DIRECTIONS:
Only the lines that hold "them" should be in the answer, each copied from the data below.

EXERCISE DATA:

──────────────────────────────

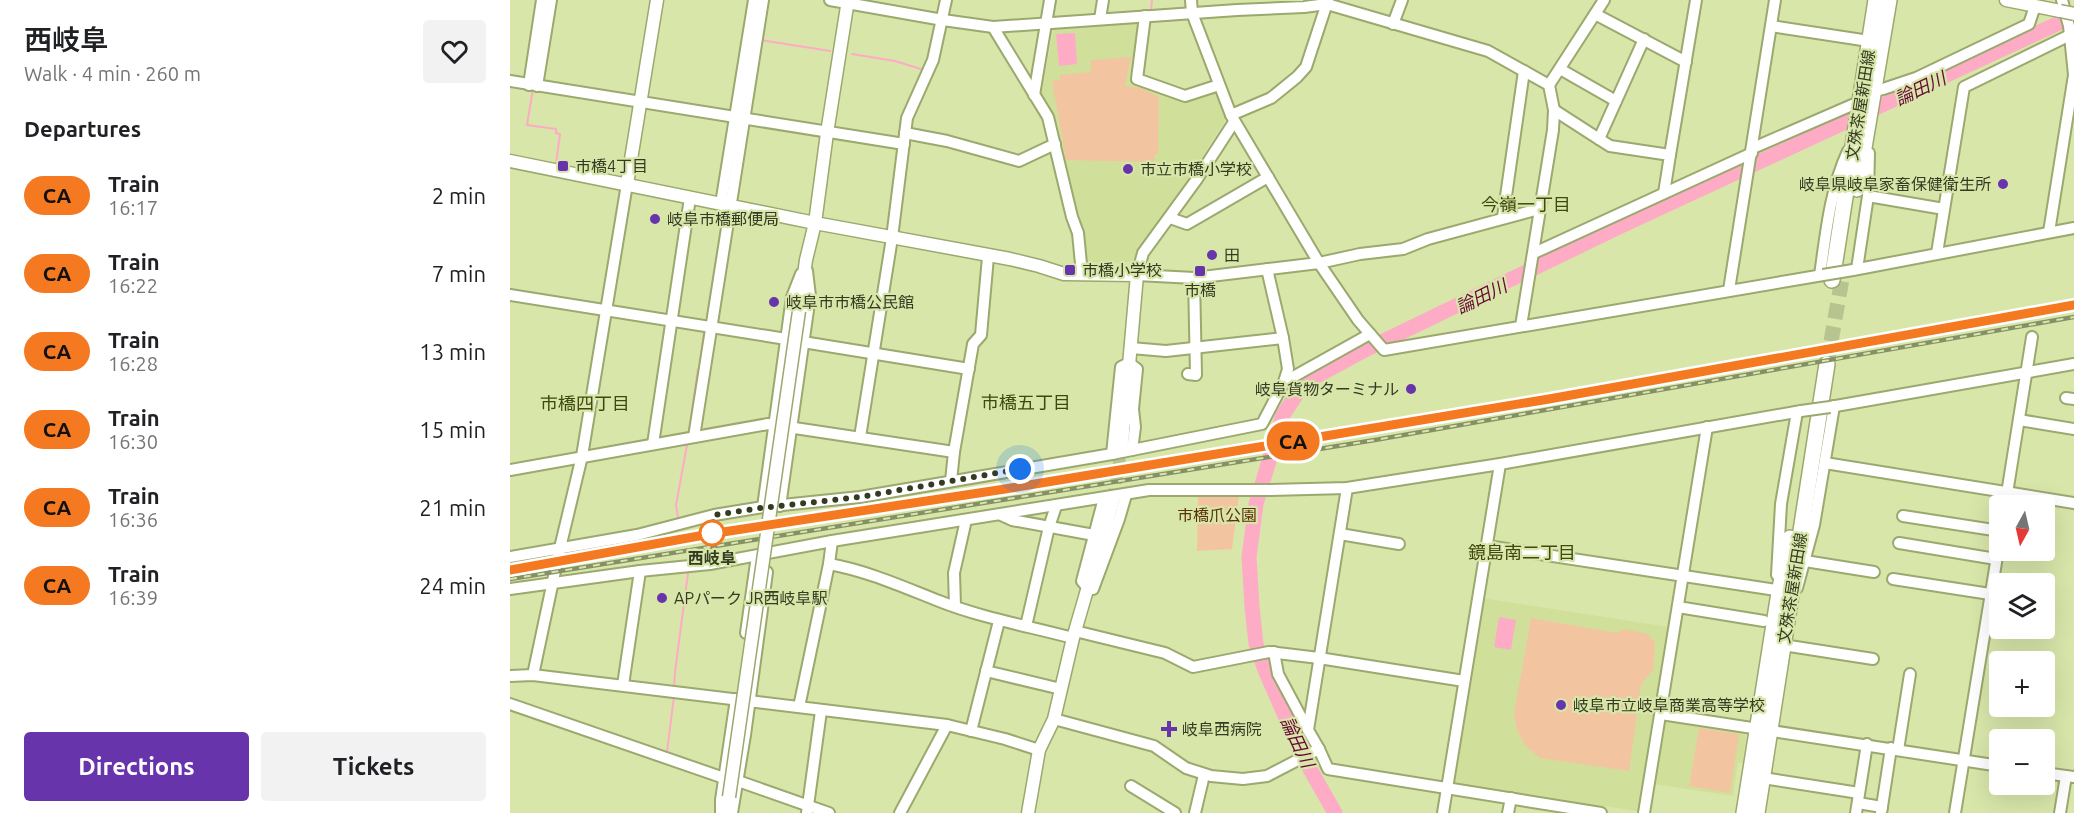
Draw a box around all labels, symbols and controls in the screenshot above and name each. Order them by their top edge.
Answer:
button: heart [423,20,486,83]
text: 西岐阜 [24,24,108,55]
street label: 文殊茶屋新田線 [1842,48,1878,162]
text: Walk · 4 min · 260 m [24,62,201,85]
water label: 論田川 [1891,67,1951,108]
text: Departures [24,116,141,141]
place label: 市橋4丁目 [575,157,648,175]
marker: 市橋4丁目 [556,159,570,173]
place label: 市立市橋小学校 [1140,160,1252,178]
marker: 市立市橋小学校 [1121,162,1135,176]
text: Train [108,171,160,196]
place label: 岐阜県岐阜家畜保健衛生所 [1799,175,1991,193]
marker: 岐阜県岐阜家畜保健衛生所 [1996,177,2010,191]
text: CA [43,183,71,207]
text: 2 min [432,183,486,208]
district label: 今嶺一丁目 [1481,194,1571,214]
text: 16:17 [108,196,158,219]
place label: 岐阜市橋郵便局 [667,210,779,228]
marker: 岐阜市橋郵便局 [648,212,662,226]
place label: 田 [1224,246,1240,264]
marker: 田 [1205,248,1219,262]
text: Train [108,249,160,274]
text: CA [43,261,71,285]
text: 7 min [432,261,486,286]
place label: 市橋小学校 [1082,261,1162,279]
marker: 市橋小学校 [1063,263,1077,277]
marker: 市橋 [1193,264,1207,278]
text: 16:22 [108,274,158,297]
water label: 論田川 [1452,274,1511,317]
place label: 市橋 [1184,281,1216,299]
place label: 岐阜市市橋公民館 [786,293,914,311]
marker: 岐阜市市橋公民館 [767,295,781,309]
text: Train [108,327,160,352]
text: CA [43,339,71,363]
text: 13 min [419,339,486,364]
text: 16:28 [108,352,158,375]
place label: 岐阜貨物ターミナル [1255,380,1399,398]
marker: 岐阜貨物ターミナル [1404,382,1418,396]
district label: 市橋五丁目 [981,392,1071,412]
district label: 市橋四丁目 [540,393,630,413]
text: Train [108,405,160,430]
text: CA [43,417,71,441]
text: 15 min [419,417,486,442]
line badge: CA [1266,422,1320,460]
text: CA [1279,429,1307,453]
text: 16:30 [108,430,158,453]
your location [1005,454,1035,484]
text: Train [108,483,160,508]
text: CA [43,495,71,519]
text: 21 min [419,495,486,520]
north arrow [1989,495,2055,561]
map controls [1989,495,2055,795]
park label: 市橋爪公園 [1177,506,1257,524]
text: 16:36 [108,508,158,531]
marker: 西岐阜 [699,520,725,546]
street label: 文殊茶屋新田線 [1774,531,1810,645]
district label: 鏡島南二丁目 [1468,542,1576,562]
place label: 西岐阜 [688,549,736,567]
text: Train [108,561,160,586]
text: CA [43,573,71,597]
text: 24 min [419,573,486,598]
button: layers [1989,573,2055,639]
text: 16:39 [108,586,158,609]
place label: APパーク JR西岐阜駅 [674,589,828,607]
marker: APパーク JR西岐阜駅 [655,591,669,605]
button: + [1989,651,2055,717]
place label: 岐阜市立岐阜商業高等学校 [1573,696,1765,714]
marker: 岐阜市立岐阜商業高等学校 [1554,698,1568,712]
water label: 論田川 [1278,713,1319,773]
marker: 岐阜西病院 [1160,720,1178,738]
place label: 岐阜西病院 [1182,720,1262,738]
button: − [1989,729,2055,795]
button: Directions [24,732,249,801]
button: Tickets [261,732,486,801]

──────────────────────────────

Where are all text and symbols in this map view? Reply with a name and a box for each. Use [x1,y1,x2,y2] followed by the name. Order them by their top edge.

──────────────────────────────

YOUR SOLUTION:
Draw a box around all labels, symbols and controls in the screenshot above and name each. Order them by their top edge.
Where are all text and symbols in this map view? Reply with a name and a box for each. Use [x1,y1,x2,y2] followed by the name. Order them by their top edge.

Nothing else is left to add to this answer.